SAN FRANCISCO – After the warnings about the cloud and its potential threats to security, it seems counter-intuitive to say the cloud can actually help businesses shore up the security of their data.
But that was the message coming from Philippe Courtot, chairman and CEO of Qualys Inc. He was speaking from the RSA conference in San Francisco on Thursday.
“2014 is a pivotal year for the industry,” he said. “It gives us an opportunity to define security to protect our assets … Consumers expect service providers to bring security into their services, and they expect secure end-to-end solutions. It’s a profound shift in responsibilities.”
To be quick enough to respond to the market and to customers’ needs, as well as to stay competitive, businesses have been forced to take on more risk than in the past, Courtot said.
He gave the example of the high-profile data breach at Target Corp. in December 2013, which saw the names and credit card numbers of as many 110 million customers exposed. The breach cost Target about 46 per cent of its profits in the fourth quarter of 2013, a recent Forbes story reported.
“The points of entry have multiplied,” Courtot said, adding on top of that, many organizations are using outdated architecture. For example, many retailers still accept credit cards and signatures, while much of the rest of the world has moved onto the chip and PIN method.
If Target had invested in chip and PIN technology, they might have only spent $100 million in updating their systems – but the cost of the data breach is exponentially more than that, Courtot said. Target still isn’t sure how much the breach will cost it this year, the Forbes story said.
That’s where harnessing the cloud for security comes in, Courtot said. He listed three principles for using the cloud to improve security posture – looking externally at an organization’s IT environment, the way a hacker might do; looking internally to see where an organization can improve its processes; and identifying whether there’s already been a breach.
First, businesses need to get into the same mindset as a hacker looking to break through their defenses, he said. While talking about perimeters may sound a little outdated, Courtot said today’s perimeters have been extended. Essentially, anything Internet-facing is now part of an organization’s perimeters, he added.
“It’s not difficult to imagine scanners in the cloud continuing to look at, and scan, our perimeters,” he said, adding the cloud could identify threats and then create a solution with an automated incident response system.
The cloud would also be able to analyze traffic coming in and out, Courtot said.
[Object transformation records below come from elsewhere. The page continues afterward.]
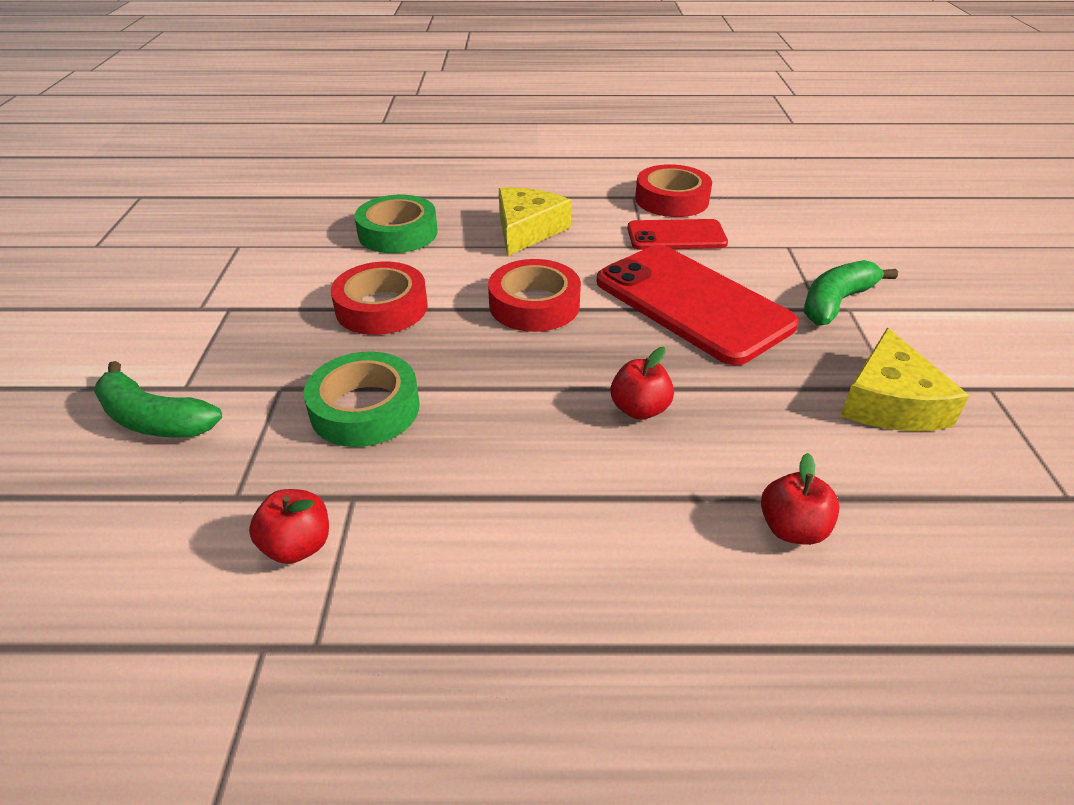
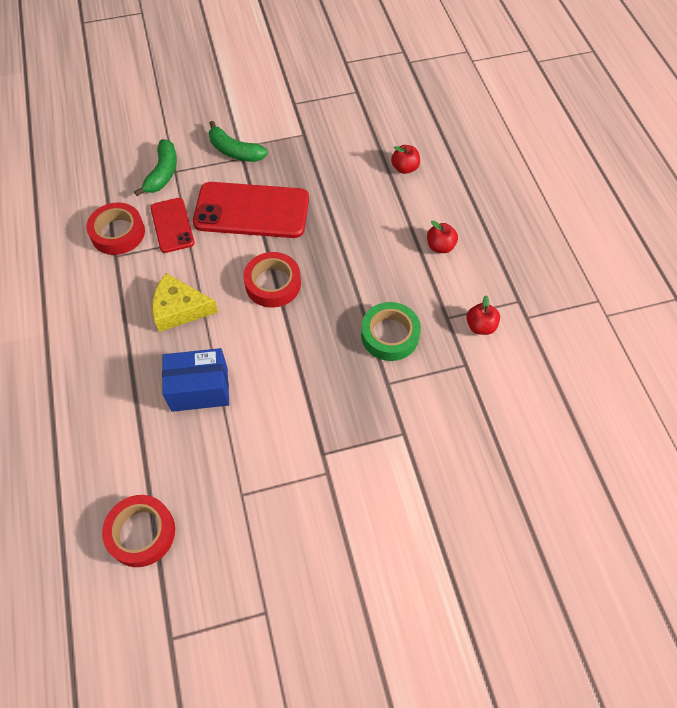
camera: 105 degrees left, 20 degrees up
(155, 419) = (433, 432): green banana -> green banana (163, 173)
(381, 307) = (297, 362): red tape -> red tape (141, 533)
(398, 233) = (199, 389): green tape -> blue box
(639, 409) = (351, 222): red apple -> red apple (440, 246)
(692, 303) = (251, 211): red phone -> red phone turned 60 degrees clockwise
(890, 402) = (315, 136): yellow cheese -> none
The next generation of firewalls could become endpoint and cloud-aware, with endpoints continuously beaming up data to a Cloud Echo database of sorts. Having that data on hand would make it easier for IT administrators to identify suspicious activity in real time, he said.
IT administrators could also use the cloud to monitor social networks in the same way hackers do. Right now, hackers are constantly watching their targets’ social activity on LinkedIn, Facebook, Twitter, and Google+. But many of today’s startups are offering social monitoring services to show when hackers might be trying to ensnare a target in a phishing scheme, Courtot said.
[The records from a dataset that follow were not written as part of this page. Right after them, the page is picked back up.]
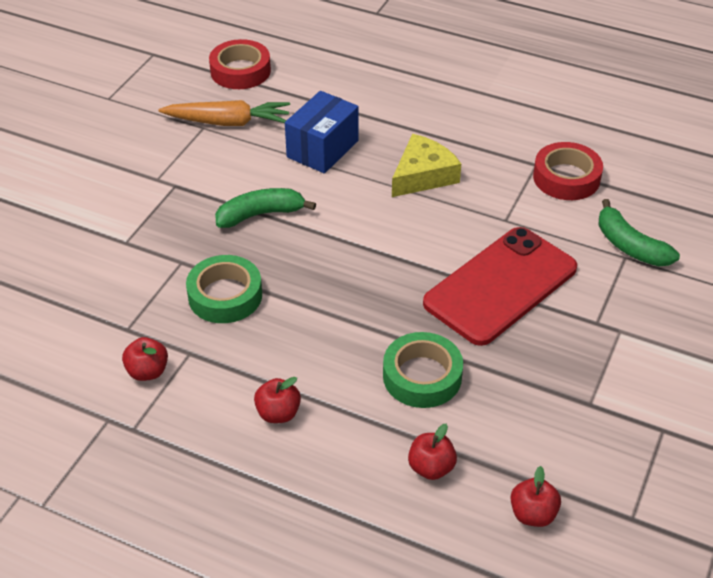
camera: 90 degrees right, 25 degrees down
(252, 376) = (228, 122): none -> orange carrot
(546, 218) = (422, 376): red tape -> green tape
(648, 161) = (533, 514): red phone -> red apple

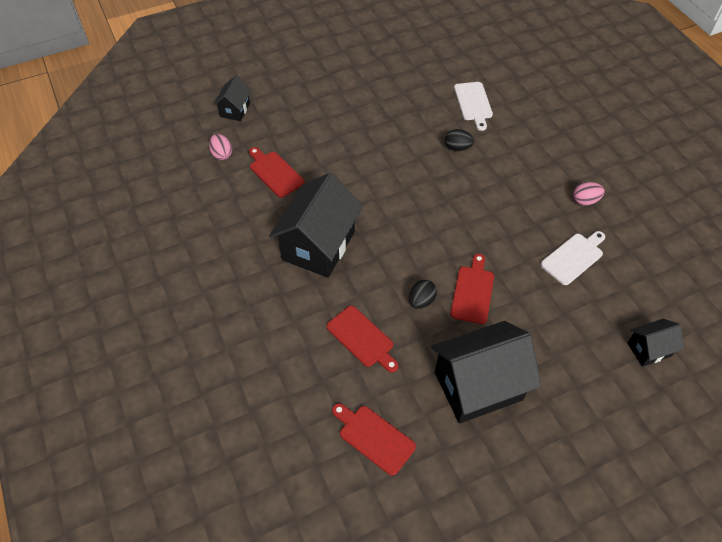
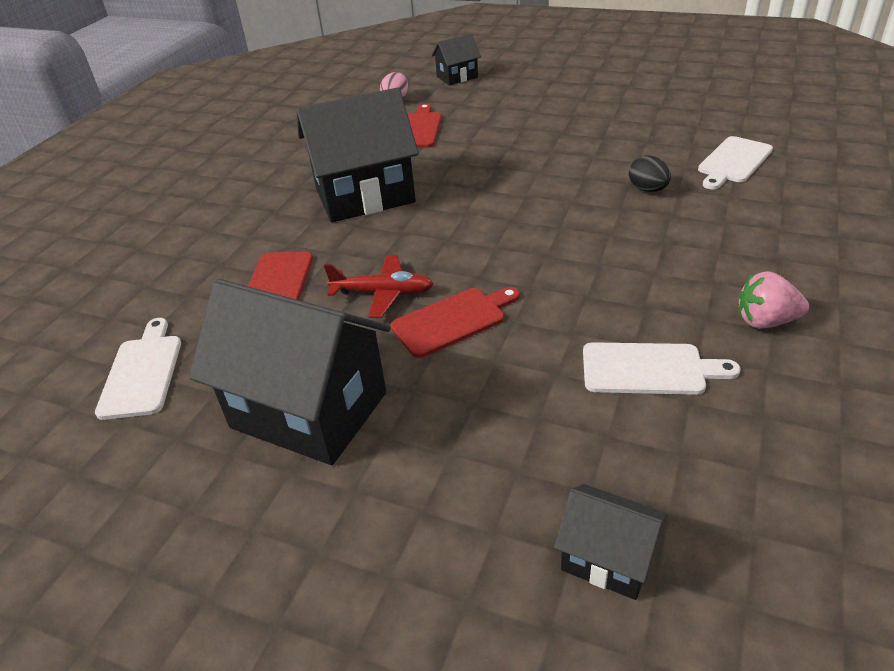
camera: 50 degrees right, 15 degrees down
(374, 437) = (142, 372): red cutting board -> white cutting board
(421, 301) = (383, 293): black egg -> red plane
(585, 201) = (765, 321): pink egg -> pink strawberry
As another argument for the cloud as security tool, Courtot said IT administrators could use it to simplify and harden their networks.
“We need to redefine vulnerability management,” he said. “It’s not at a high enough level today.”
What needs to happen, he said, is the security industry must prioritize vulnerabilities and ensure they can identify them in real time. Security professionals could bring in cloud agents to make sure they catch any signs of vulnerabilities, malware, or other suspicious traffic.
Finally, one of the key things businesses must do is recognize if a hacker has already breached their systems. That means relying on a new frontier – indicators of compromise (IOC), Courtot said.
These can come from many different sources, whether that’s sandboxing or through forensics, but the point here is to recognize a hacker’s unique fingerprint and be able to match it against a possible compromise within an organization.
“Today, IOCs are too complex. We need to make a community effort to standardize them to build detection tools for networks,” Courtot said. “This is the year, the opportunity for all of us to redefine security. I believe we can take the upper hand.”